Смех бессмертных - страница 2



Кончится чужой доклад – второй на пленарке, – и узнает.

Ему дает слово. Он, еще раз оглядев всех присутствующих – что они скажут, что, что, что? – начинает.

Он говорит о далекой Гиперборее, существовавшей – а может, существующей и поныне? – под патронажем Аполлона, самого́ непобедимого солнца; о ее чутких и мудрых безбородых королях-чародеях, слышащих гармонию сфер; о блаженных πολίτης [2], выше всего почитающих Искусство, живущих до ста лет и умирающих от пресыщения жизнью, – они бросаются в плотоядное море цвета перебродившего вина, как печальный царь Эгей. Цитирует Плиния Старшего, Геродота, Гесиода и Гомера. Наконец переходит к главному: говорит, как вычислил координаты древних городов, как убедился, что столпы Маньпупунер – остатки древних пилонов; нужно лишь провести экспертизу и найти в них кровь гиперборейцев, восстановить по крупицам порядок древнего ритуала, а потом копать в том месте глубже и глубже, чтобы провалиться в карман реальности, куда мудрецы-правители спрятали свое государство, где стали чистым разумом и светом, где все наоборот, шиворот-навыворот.

– Нельзя сомневаться в существовании этого народа, – заканчивает Грецион вновь цитатой из Плиния. – Поэтому наша цель, пусть и при совсем скудном количестве фактов, отделить фанатичный вымысел от правды и… – Пауза. – И попасть в Гиперборею. Наступившая тишина пугает даже мертвецов. Они стучат из-под плинтусов: тук-тук, тук-тук. Или это сердце?

Все молчат. Глаза, будто обретшие собственную жизнь, отделившиеся от тел, опущены в телефоны, планшеты; глаза изучают аудиторию, глаза мерзкими насекомым бегают по стенам; глаза делают что угодно, только не смотрят на Грециона.

И вот – гром, буря, сводящая с ума седых королей, что уж говорить о простых смертных? Вещает, как в ареопаге, белобородый старик, доктор наук, почетный, уважаемый, заслуженный, и далее, далее, далее… Не нужно называть по имени отчеству, больше никого не нужно называть по имени отчеству, ведь Грецион знает, что сейчас будет, чувствует пылающий негодованием взгляд. – Вы должны быть благодарны за то, Грецион Семеныч, что мы вас хотя бы выслушали. До конца. Простите меня, но нести такой бред… нет, это беспредел, Грецион Семеныч! – Он взмахивает руками, откидывается на спинку стула. Закашливается, быстро откручивает пробку – откуда такие громкие звуки?! – наливает воду, выпивает залпом и сминает пластиковый стаканчик. – Вы выдаете свои сказки, всю эту оккультную околесицу, за научный труд! И писать о таком монографию… Грецион Семеныч, простите, но я выскажу коллективное мнение!

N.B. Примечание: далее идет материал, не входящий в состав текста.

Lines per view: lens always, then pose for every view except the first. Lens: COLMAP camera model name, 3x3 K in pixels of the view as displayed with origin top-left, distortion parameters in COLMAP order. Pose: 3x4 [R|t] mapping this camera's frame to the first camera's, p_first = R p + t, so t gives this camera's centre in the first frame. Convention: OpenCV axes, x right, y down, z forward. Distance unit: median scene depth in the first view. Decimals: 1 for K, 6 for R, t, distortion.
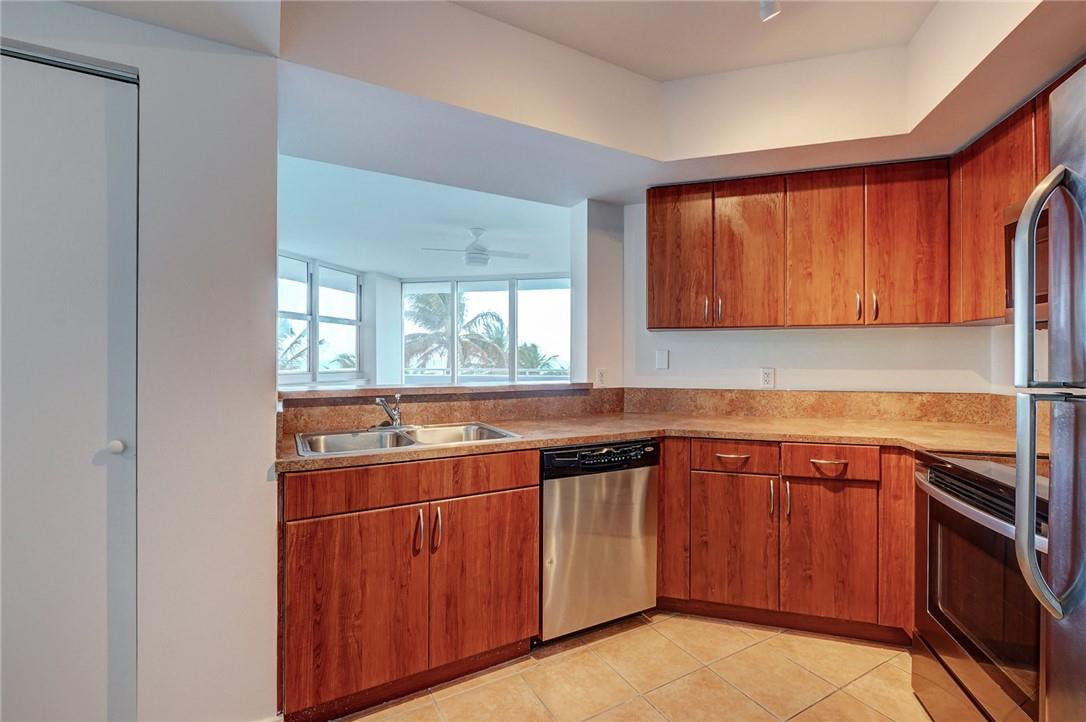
lens RADIAL K [[473.5, 0, 542.1], [0, 473.5, 357.3], [0, 0, 1]] dist [-0.002489, -0.001121]
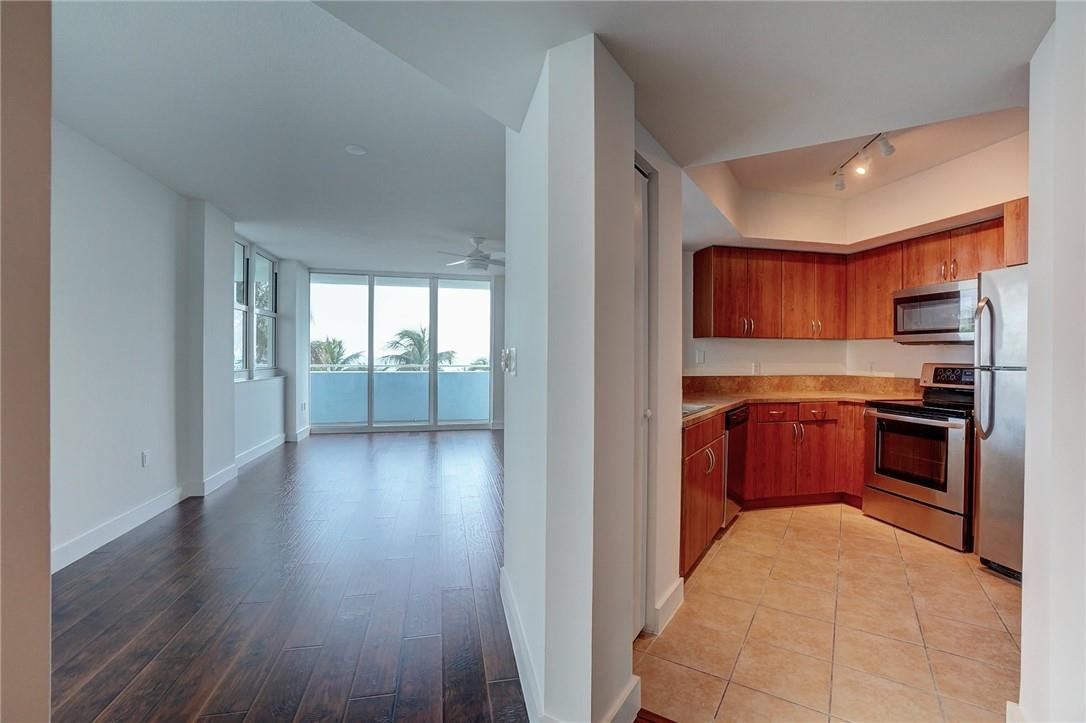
lens RADIAL K [[488.1, 0, 539.2], [0, 488.1, 357.6], [0, 0, 1]] dist [-0.073364, 0.033316]
pose [[0.881552, 0.003039, 0.472076, -1.179541], [-0.007314, 0.999947, 0.007220, -0.000905], [-0.472030, -0.009817, 0.881528, -0.142866]]
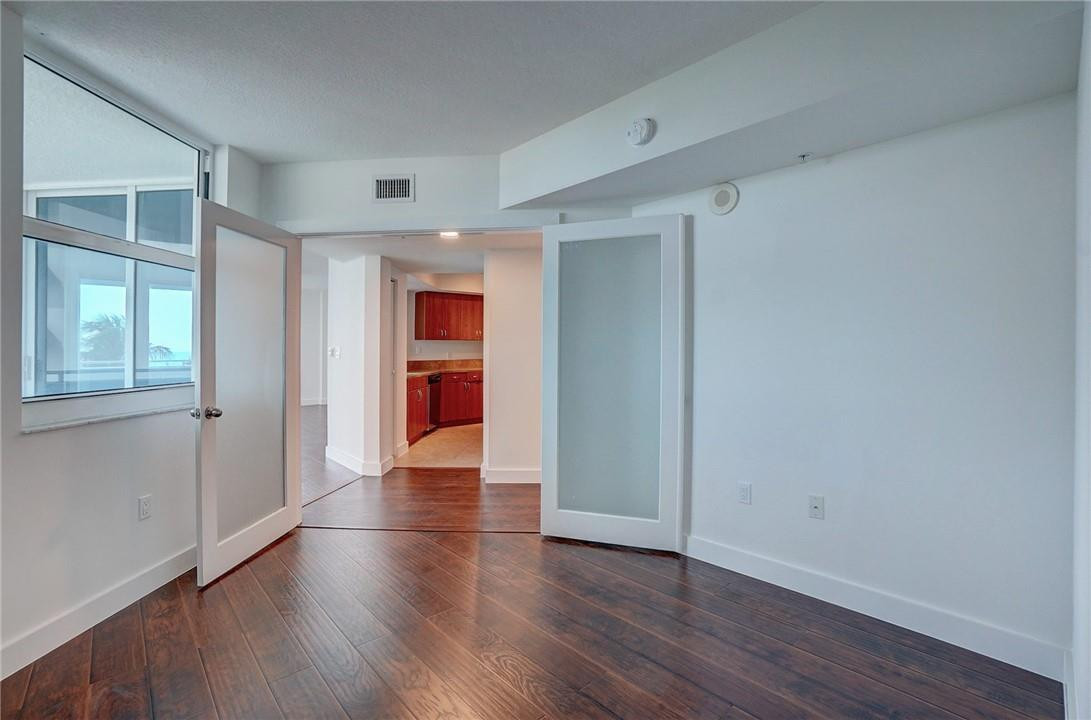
lens RADIAL K [[488.3, 0, 572.0], [0, 488.3, 348.7], [0, 0, 1]] dist [-0.052202, -0.000305]
pose [[0.459245, 0.001908, 0.888308, -2.354078], [-0.005115, 0.999987, 0.000497, -0.010725], [-0.888295, -0.004772, 0.459248, -1.385047]]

Он видит, как одни кивают, другие потирают гусарские усики, третьи ехидно улыбаются, четвертые, ничего не замечая, уткнулись в телефоны, а пятые смотрят с сожалением: неужто тоже ищут Источник?! Зевс продолжает, гремит:

– Вам надо многое переосмыслить. И, возможно, ммм… проконсультироваться со специалистом определенного рода? В сказки верят только малые дети и умалишенные пенсионеры, а вы не похожи ни на тех, ни на других. Возьмите хотя бы отпуск. И…

– Словно по отмашке этого старца, говорить начинает остальной пантеон: после грома и молнии первых, обжигающих слов младшие боги лепечут нежными флейтами лесных дриад. Одни, статные, с уложенными лаком волосами, выбирают выражения аккуратно, боятся оскорбить и обидеть; другие, полненькие, усатые, не сдерживают себя, чуть ли не кричат знакомыми голосами, пока белобородый вновь не изрыгает гром, молнию, не призывает к порядку.